In a demonstration of notable creativity, Ingrid Lorentzen, Norwegian National Ballet’s new director, has scheduled five world premieres for her debut programme, all, neatly, re-imaginings of works by Mikhail Fokine, the Ballets Russes’ first and arguably greatest choreographer.
Briton Liam Scarlett gives The Firebird a Game of Thrones makeover, constructing a nightmarish fantasy with designer Jon Bausor. Scarlett, whose dramaturgy can be unfocused, is liberated by following Fokine’s, but here re-calibrates the evil Kostchei and the Firebird’s struggle into a nastier version of Oberon and Titania’s lovers’ tiff. In a striking gothic world of shattered mirrors and giant eggs, Scarlett displays fluent, characterful movement – including sly references to Fokine’s – and a penchant for overcomplicated partnering in duet, but the overall result is most satisfying. Yolanda Correa’s Firebird exults in her power while Joel Carreño impresses as a most princely Ivan.

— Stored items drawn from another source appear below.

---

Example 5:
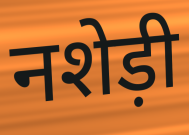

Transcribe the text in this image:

नशेड़ी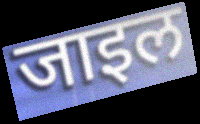
जाइलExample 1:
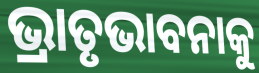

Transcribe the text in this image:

ଭ୍ରାତୃଭାବନାକୁ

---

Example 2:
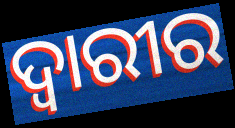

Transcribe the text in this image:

ଦ୍ୱାରୀର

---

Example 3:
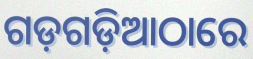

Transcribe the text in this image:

Alan Lucien Øyen’s Petrushka also follows the original but is over-slavish. Once beyond an intriguing prologue to Shakespeare’s “All the world’s a stage” speech, it becomes a jazzed-up re-run of the original, not creative enough to stop one wishing that the expressive Daniel Proietto had taken on Fokine’s rather than Øyen’s eponymous puppet. Movement is generic neo-classical, frustratingly counter to Stravinsky’s folk melodies and jagged rhythms, and the central love triangle makes little impression when its characters are no longer puppets. Åsmund Færavaag’s five moveable towers are effective in changing scene and mood, but it is not enough to dispel memories of the past.

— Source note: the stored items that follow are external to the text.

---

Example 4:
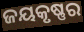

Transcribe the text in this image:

ଜୟକୃଷ୍ଣର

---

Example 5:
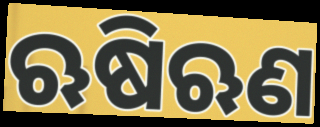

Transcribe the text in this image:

ଋଷିଋଣ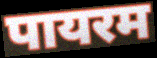
पायरमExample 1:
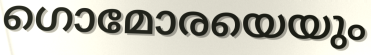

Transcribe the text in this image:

ഗൊമോരയെയും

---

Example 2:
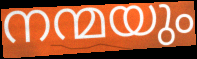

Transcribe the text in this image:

Proietto as choreographer brings nordic angst and a jagged quality to Cygne, the expressive Camilla Spidsøe kitted out as Pavlova’s swan. With Olga Wojciechowska’s moody new score and Yaniv Cohen’s grainy video designs, it is a modern view of a now hackneyed solo and totally successful. Ina Christel Johannessen’s Schéhérazade is dance as polemic, a distasteful duet of abuse, Spidsøe manhandled and mistreated while books rain down from the flies. It is allegedly a relocation of the 1001 Nights to today’s Middle East; I do not wish to see it again. Ingun Bjørnsgaard makes a quartet out of a section from Ravel’s Daphnis et Chloé, bringing a joyous, open quality to her eclectic modern movement vocabulary, the plainly-clad dancers reaching and lunging with abandon.
No praise too high for conductor John Helmer Fiore and the superlative house orchestra, who play these magical scores to symphony hall standard.